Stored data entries
▶
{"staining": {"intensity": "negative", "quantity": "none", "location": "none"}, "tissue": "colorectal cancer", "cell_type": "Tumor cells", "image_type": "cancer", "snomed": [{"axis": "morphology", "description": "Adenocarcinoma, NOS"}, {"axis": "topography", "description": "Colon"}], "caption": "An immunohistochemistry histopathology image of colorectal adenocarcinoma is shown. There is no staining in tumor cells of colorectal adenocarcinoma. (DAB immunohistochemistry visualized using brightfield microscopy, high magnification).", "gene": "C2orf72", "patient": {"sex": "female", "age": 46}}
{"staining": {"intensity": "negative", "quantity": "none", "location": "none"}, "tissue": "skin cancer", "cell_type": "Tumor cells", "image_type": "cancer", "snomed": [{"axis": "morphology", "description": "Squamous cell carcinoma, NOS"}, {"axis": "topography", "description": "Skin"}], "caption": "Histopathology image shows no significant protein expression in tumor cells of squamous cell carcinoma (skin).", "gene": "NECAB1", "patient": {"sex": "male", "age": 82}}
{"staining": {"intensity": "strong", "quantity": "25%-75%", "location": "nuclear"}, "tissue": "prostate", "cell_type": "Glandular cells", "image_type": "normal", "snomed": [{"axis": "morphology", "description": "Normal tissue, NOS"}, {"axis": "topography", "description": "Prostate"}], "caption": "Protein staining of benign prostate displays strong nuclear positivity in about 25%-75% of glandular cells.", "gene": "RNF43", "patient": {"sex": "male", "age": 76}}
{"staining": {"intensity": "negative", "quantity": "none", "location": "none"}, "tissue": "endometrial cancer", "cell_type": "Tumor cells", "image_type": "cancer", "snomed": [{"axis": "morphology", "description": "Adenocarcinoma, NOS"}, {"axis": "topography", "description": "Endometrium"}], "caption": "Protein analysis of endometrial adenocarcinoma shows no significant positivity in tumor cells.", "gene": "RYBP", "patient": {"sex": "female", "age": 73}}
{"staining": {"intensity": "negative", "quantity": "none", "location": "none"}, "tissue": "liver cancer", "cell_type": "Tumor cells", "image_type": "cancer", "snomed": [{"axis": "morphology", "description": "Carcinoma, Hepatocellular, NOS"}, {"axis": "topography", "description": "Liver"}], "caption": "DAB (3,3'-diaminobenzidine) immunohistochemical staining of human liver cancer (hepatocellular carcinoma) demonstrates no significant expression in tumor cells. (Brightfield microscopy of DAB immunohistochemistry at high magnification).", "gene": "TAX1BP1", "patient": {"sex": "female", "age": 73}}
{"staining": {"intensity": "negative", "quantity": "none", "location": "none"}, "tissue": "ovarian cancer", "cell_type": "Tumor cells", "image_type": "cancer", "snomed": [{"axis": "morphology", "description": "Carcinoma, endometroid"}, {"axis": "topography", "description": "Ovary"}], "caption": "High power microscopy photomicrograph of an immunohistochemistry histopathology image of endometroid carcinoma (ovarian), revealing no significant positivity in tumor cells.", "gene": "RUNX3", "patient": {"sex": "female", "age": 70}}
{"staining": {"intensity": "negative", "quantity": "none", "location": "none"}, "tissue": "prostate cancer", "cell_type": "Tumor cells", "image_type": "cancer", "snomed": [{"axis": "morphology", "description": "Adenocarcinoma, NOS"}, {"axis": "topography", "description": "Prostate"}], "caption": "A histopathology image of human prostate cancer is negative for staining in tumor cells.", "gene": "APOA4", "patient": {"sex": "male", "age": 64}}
◀
Restate each record exactly as written.

{"staining": {"intensity": "negative", "quantity": "none", "location": "none"}, "tissue": "colorectal cancer", "cell_type": "Tumor cells", "image_type": "cancer", "snomed": [{"axis": "morphology", "description": "Adenocarcinoma, NOS"}, {"axis": "topography", "description": "Colon"}], "caption": "An immunohistochemistry histopathology image of colorectal adenocarcinoma is shown. There is no staining in tumor cells of colorectal adenocarcinoma. (DAB immunohistochemistry visualized using brightfield microscopy, high magnification).", "gene": "C2orf72", "patient": {"sex": "female", "age": 46}}
{"staining": {"intensity": "negative", "quantity": "none", "location": "none"}, "tissue": "skin cancer", "cell_type": "Tumor cells", "image_type": "cancer", "snomed": [{"axis": "morphology", "description": "Squamous cell carcinoma, NOS"}, {"axis": "topography", "description": "Skin"}], "caption": "Histopathology image shows no significant protein expression in tumor cells of squamous cell carcinoma (skin).", "gene": "NECAB1", "patient": {"sex": "male", "age": 82}}
{"staining": {"intensity": "strong", "quantity": "25%-75%", "location": "nuclear"}, "tissue": "prostate", "cell_type": "Glandular cells", "image_type": "normal", "snomed": [{"axis": "morphology", "description": "Normal tissue, NOS"}, {"axis": "topography", "description": "Prostate"}], "caption": "Protein staining of benign prostate displays strong nuclear positivity in about 25%-75% of glandular cells.", "gene": "RNF43", "patient": {"sex": "male", "age": 76}}
{"staining": {"intensity": "negative", "quantity": "none", "location": "none"}, "tissue": "endometrial cancer", "cell_type": "Tumor cells", "image_type": "cancer", "snomed": [{"axis": "morphology", "description": "Adenocarcinoma, NOS"}, {"axis": "topography", "description": "Endometrium"}], "caption": "Protein analysis of endometrial adenocarcinoma shows no significant positivity in tumor cells.", "gene": "RYBP", "patient": {"sex": "female", "age": 73}}
{"staining": {"intensity": "negative", "quantity": "none", "location": "none"}, "tissue": "liver cancer", "cell_type": "Tumor cells", "image_type": "cancer", "snomed": [{"axis": "morphology", "description": "Carcinoma, Hepatocellular, NOS"}, {"axis": "topography", "description": "Liver"}], "caption": "DAB (3,3'-diaminobenzidine) immunohistochemical staining of human liver cancer (hepatocellular carcinoma) demonstrates no significant expression in tumor cells. (Brightfield microscopy of DAB immunohistochemistry at high magnification).", "gene": "TAX1BP1", "patient": {"sex": "female", "age": 73}}
{"staining": {"intensity": "negative", "quantity": "none", "location": "none"}, "tissue": "ovarian cancer", "cell_type": "Tumor cells", "image_type": "cancer", "snomed": [{"axis": "morphology", "description": "Carcinoma, endometroid"}, {"axis": "topography", "description": "Ovary"}], "caption": "High power microscopy photomicrograph of an immunohistochemistry histopathology image of endometroid carcinoma (ovarian), revealing no significant positivity in tumor cells.", "gene": "RUNX3", "patient": {"sex": "female", "age": 70}}
{"staining": {"intensity": "negative", "quantity": "none", "location": "none"}, "tissue": "prostate cancer", "cell_type": "Tumor cells", "image_type": "cancer", "snomed": [{"axis": "morphology", "description": "Adenocarcinoma, NOS"}, {"axis": "topography", "description": "Prostate"}], "caption": "A histopathology image of human prostate cancer is negative for staining in tumor cells.", "gene": "APOA4", "patient": {"sex": "male", "age": 64}}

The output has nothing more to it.